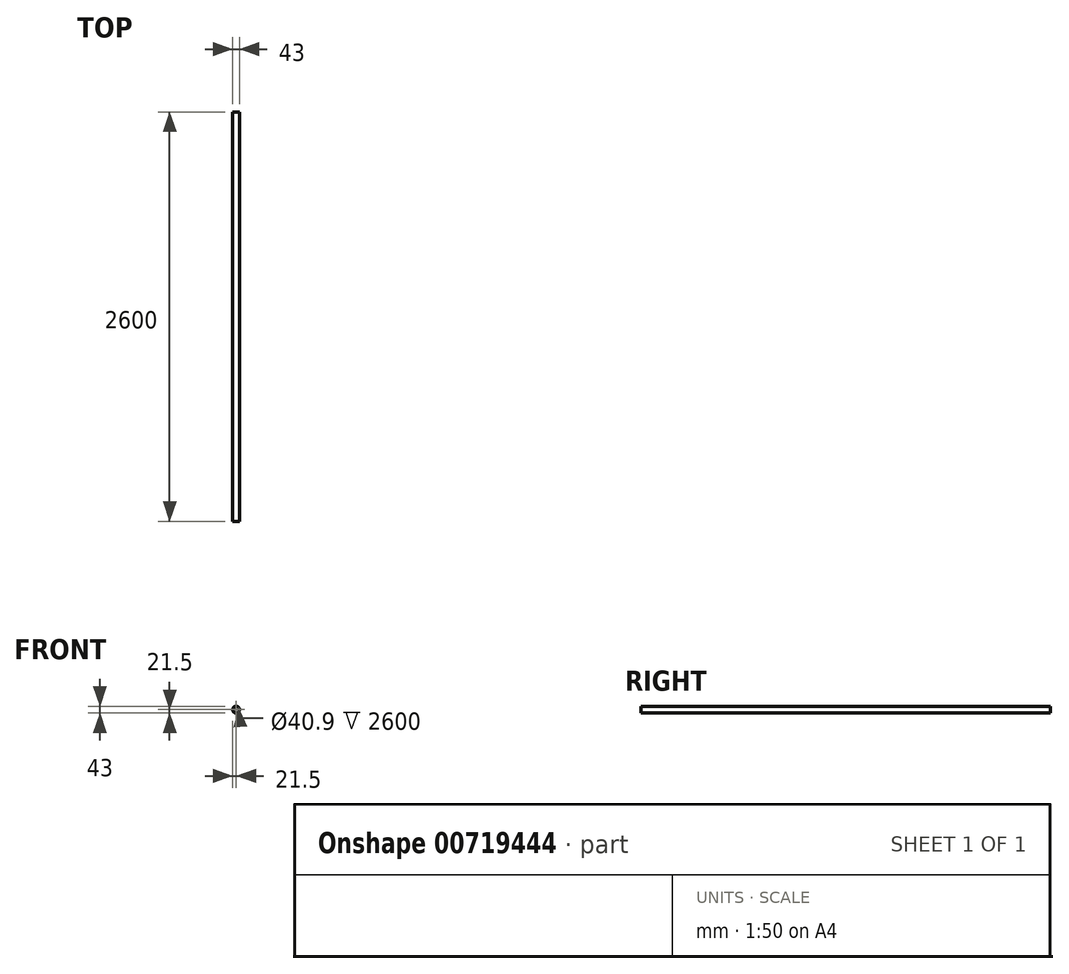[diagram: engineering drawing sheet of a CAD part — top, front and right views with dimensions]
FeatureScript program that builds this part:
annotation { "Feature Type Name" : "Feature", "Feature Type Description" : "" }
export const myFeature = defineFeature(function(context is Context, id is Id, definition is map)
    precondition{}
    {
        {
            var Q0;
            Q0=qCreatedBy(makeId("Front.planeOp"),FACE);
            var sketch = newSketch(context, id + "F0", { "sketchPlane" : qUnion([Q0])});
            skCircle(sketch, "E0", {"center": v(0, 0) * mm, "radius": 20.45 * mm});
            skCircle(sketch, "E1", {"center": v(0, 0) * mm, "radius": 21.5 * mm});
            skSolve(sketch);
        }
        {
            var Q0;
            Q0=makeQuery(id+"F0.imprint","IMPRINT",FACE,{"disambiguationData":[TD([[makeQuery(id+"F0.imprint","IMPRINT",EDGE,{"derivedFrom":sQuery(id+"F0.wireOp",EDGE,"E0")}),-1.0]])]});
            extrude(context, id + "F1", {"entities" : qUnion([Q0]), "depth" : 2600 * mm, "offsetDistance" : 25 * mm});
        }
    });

---

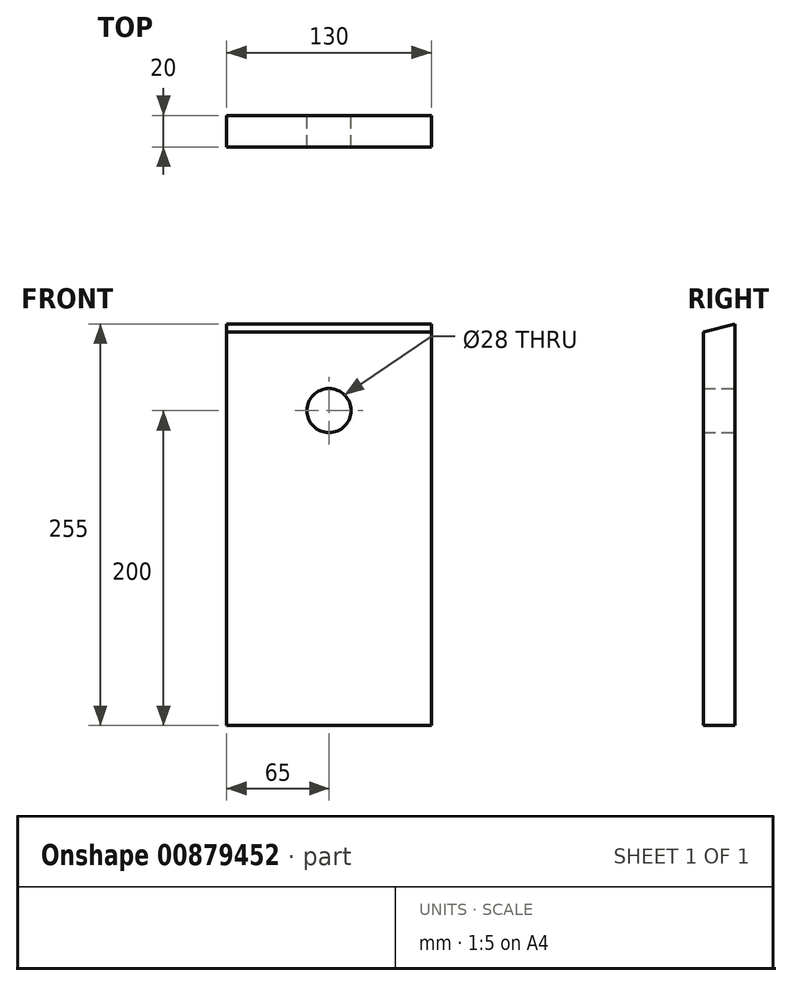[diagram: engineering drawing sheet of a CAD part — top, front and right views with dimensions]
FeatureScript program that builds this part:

Goal: Which lines of the listing contain the string "qUnion"? Copy each of them in full.

Solution below:
            var sketch = newSketch(context, id + "F0", { "sketchPlane" : qUnion([Q0])});
            extrude(context, id + "F1", {"entities" : qUnion([Q0]), "depth" : 2600 * mm, "offsetDistance" : 25 * mm});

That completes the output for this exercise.